Monday, July 20, 2009

Update on Detained Journalist Jassam

At the end of May of this year I posted about NPR's dismal track record in covering up the US military's attacks on journalists - especially Ibrahim Jassam. This morning NPR's Quil Lawrence conducted a fairly decent report on Jassam's baseless detention. As Jeremy Scahill has pointed out, there is far more than Jassam's detention to investigate, but for NPR this was a small, though commendable step.


Anonymous said...

All I can say is what took them so long?

Jassam was jailed almost a year ago and actually cleared by the Iraqi court LAST November 30.

Actually, I don't think this is commendable in the least.

At best it demonstrates gross negligence (which I actually doubt) and at worst, they held off on reporting purposely (far more likely).

Contrast that to the immediate (and 24/7) reporting on Roxanna Saberi, who was being held by Iran.

The double standard here is disgusting.

NPR has zero creedibility on this issue.

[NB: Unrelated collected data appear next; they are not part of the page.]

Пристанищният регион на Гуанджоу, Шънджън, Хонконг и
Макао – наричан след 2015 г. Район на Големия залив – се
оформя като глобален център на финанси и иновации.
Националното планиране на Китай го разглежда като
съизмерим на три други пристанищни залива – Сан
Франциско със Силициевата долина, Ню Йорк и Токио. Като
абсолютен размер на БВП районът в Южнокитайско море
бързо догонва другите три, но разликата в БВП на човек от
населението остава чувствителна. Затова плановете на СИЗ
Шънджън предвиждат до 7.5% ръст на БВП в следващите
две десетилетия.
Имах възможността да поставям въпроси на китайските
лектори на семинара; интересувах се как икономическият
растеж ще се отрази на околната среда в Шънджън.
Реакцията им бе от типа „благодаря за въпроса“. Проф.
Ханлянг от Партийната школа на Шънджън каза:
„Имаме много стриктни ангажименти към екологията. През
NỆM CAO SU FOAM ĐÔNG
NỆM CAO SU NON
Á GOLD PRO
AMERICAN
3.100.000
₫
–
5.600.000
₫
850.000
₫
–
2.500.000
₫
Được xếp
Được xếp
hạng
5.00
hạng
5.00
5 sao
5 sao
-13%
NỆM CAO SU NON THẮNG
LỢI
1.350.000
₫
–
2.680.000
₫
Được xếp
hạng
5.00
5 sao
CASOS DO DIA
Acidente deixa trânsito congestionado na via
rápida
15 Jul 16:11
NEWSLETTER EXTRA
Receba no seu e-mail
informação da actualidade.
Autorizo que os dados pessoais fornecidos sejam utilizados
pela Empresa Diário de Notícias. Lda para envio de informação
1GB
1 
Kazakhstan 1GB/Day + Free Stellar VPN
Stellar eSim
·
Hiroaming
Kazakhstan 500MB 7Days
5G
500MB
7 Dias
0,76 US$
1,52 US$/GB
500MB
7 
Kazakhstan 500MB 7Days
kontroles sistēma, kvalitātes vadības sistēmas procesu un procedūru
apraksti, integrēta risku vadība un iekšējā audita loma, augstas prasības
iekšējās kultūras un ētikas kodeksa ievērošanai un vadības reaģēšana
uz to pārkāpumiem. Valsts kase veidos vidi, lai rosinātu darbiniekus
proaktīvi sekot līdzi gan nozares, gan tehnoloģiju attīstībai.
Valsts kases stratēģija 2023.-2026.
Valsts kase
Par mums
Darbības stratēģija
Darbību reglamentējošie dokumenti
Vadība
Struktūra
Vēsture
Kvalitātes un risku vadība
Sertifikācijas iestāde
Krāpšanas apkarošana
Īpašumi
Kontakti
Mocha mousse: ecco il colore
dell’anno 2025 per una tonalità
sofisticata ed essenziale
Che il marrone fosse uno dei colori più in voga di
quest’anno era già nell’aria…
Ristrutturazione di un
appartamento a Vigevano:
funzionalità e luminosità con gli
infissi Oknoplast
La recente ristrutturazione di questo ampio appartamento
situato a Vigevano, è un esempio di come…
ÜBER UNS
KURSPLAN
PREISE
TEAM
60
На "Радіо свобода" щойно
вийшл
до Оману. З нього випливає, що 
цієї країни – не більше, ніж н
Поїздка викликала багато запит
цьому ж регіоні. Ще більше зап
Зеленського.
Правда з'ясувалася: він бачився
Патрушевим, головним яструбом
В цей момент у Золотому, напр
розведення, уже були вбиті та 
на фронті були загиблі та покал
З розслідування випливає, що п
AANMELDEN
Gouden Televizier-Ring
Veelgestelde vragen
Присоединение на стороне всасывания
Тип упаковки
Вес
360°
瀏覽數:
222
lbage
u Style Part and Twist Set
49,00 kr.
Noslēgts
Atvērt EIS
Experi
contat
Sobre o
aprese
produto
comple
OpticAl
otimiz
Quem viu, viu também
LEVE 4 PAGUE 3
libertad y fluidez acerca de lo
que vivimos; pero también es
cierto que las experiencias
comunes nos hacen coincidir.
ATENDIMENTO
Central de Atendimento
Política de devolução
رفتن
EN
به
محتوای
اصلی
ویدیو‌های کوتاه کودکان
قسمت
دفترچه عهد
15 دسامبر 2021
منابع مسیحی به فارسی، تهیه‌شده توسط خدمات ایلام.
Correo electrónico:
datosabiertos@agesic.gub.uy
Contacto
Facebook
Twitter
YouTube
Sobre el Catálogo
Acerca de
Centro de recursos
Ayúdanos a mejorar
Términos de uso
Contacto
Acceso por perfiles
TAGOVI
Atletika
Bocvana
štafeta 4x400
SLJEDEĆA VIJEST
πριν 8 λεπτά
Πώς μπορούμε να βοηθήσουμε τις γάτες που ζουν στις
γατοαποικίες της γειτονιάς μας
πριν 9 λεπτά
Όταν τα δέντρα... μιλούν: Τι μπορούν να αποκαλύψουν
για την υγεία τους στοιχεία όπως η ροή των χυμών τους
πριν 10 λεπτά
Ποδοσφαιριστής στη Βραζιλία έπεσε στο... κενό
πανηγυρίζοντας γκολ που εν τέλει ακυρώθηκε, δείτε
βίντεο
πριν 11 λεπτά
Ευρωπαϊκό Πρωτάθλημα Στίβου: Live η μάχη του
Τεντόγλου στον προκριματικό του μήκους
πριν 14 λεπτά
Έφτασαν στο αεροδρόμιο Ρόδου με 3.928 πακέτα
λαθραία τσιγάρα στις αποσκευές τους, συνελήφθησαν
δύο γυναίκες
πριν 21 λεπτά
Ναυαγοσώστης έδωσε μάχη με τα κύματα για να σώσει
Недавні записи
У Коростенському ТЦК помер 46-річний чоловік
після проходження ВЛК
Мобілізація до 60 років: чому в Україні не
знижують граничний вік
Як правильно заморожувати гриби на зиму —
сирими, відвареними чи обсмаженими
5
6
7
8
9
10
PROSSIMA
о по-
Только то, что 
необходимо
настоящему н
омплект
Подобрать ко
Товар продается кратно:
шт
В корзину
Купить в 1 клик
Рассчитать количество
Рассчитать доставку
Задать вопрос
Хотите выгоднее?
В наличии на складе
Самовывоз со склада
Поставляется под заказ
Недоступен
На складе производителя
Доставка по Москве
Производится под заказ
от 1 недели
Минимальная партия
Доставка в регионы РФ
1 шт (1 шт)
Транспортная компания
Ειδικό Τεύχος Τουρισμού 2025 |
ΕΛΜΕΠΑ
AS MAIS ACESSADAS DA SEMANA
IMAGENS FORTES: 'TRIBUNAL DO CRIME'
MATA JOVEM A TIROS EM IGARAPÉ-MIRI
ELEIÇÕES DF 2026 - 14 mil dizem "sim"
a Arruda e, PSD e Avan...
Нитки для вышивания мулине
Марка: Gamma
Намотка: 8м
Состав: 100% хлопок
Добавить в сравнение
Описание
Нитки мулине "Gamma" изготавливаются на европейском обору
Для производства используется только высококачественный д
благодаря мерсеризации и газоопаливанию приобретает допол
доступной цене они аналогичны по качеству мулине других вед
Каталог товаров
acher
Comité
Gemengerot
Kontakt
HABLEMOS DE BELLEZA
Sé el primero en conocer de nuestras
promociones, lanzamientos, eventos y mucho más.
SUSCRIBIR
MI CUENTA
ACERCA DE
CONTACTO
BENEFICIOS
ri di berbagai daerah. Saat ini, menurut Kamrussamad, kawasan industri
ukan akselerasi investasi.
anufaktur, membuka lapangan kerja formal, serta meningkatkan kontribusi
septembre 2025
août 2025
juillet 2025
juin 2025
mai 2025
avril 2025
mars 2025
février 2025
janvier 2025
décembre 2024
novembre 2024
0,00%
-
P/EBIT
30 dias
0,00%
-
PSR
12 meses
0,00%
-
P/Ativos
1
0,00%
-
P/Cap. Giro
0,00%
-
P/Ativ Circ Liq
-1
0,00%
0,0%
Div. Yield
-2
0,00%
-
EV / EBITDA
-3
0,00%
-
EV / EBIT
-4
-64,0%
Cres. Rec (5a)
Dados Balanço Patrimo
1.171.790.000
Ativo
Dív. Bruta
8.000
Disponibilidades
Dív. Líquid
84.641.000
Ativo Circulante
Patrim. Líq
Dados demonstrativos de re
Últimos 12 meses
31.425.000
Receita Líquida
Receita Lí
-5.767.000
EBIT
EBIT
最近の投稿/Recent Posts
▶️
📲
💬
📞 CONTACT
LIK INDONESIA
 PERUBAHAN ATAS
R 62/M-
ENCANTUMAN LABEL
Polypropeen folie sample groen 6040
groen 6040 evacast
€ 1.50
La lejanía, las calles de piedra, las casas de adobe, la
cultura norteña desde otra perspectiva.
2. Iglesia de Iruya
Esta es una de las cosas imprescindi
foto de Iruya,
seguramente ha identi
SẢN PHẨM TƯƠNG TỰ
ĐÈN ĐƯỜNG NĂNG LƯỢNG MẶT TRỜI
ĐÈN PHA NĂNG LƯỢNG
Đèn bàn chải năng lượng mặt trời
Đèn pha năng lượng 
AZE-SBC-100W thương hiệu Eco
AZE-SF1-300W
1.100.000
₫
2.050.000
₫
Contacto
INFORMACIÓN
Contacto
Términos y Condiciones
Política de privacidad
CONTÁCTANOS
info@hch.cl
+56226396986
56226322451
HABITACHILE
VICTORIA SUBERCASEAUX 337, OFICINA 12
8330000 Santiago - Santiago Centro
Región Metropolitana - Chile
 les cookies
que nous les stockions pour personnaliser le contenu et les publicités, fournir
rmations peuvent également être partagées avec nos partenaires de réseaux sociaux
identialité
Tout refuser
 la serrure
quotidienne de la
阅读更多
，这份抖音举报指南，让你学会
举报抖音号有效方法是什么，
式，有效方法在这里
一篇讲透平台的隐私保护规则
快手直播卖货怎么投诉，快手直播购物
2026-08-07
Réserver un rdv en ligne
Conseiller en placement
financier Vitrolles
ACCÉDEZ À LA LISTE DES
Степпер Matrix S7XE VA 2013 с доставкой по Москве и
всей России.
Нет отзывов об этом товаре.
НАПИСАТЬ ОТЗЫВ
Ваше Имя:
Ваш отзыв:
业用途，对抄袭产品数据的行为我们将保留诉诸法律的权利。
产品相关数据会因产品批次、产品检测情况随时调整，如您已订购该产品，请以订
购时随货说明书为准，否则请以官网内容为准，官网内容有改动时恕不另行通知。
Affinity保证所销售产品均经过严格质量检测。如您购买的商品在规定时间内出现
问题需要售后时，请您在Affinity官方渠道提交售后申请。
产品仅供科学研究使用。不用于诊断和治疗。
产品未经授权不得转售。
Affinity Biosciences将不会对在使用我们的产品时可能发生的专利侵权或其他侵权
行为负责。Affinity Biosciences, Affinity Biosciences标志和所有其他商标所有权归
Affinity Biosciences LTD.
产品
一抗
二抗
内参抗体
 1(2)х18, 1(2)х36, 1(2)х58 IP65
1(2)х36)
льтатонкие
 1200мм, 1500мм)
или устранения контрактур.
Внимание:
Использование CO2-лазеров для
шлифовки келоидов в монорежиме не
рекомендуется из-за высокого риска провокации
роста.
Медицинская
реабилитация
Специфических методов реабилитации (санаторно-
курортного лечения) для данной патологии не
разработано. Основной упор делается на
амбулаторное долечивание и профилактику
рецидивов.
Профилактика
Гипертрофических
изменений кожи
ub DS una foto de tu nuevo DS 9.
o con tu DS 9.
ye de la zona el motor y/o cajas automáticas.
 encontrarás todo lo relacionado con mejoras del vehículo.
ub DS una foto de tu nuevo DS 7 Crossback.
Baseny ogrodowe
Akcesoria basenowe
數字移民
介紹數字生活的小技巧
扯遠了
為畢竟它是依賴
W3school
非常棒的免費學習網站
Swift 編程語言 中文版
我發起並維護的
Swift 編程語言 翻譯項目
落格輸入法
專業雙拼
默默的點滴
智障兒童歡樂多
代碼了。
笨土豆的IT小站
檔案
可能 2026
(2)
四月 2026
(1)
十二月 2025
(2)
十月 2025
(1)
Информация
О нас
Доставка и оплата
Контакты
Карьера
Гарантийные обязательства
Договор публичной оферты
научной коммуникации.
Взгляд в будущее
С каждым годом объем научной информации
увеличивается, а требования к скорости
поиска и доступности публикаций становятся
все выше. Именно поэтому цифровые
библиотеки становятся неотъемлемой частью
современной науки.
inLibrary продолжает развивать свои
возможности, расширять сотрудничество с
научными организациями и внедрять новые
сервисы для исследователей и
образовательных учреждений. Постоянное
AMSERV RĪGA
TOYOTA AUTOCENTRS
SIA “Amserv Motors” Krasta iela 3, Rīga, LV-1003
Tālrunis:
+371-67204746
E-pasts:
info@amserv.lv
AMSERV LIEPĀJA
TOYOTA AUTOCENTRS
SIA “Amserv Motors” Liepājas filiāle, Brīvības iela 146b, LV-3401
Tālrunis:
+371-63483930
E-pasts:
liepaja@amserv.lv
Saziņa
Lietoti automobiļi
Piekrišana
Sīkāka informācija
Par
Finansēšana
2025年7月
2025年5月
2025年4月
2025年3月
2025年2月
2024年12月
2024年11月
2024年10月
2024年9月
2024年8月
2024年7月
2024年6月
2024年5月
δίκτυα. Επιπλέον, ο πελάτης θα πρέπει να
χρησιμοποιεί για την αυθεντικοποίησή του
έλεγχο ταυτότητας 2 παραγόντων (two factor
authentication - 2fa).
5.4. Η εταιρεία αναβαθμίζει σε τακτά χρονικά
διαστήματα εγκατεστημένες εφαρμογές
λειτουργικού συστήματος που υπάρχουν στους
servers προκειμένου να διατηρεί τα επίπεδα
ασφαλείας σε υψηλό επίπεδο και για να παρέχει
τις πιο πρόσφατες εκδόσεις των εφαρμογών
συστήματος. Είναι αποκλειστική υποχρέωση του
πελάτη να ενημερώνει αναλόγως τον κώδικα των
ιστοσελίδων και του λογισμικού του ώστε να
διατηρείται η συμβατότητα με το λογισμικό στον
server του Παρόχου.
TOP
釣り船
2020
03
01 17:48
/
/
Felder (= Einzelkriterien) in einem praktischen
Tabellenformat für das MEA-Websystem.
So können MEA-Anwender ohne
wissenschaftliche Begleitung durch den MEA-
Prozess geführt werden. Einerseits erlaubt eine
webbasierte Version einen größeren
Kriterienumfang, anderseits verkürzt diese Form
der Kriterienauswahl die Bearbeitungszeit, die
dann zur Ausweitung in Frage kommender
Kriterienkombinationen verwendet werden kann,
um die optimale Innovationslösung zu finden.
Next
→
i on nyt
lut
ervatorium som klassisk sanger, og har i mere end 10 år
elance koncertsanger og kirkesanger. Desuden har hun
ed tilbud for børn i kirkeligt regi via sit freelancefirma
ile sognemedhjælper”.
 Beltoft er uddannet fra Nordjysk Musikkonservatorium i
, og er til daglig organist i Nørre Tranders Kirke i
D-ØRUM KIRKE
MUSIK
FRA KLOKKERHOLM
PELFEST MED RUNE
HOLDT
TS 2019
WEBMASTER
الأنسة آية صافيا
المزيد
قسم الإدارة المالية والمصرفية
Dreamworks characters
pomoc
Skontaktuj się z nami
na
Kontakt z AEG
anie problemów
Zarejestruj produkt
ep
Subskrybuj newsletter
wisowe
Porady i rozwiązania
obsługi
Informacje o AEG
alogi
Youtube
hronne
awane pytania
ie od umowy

None. Zilch. Nada.

Anonymous said...

I posted this on the open thread:

Ibrahim Jassam, a reuters Photographer, was arrested September 2, 2008 and cleared of all charges and ordered released because there was no evidence against him on November 30, 2008 by the Iraqi Central Criminal Court.

Photo District Newsreported that he was cleared on Dec 1, 2008, the very next day after he was cleared!!

Contrast that with NPR who are just now getting around to reporting on this.

Unfortunately, there is nothing aberrant about this for NPR. It is the norm. They do this ALL the time: report on important events after they are sure they will no longer have any effect on their bottom line (and that they will not offend the Pentagon, of cours). They did precisely the same thing with the Iraq WMD (NOT!!) story.

Timing is critical in journalism and NPR actually uses it in an insidious and despicable way.

I also noted on the other thread that I would not be surprised at all if the Pentagon has plans to release Jassam soon and that NPR got wind of this.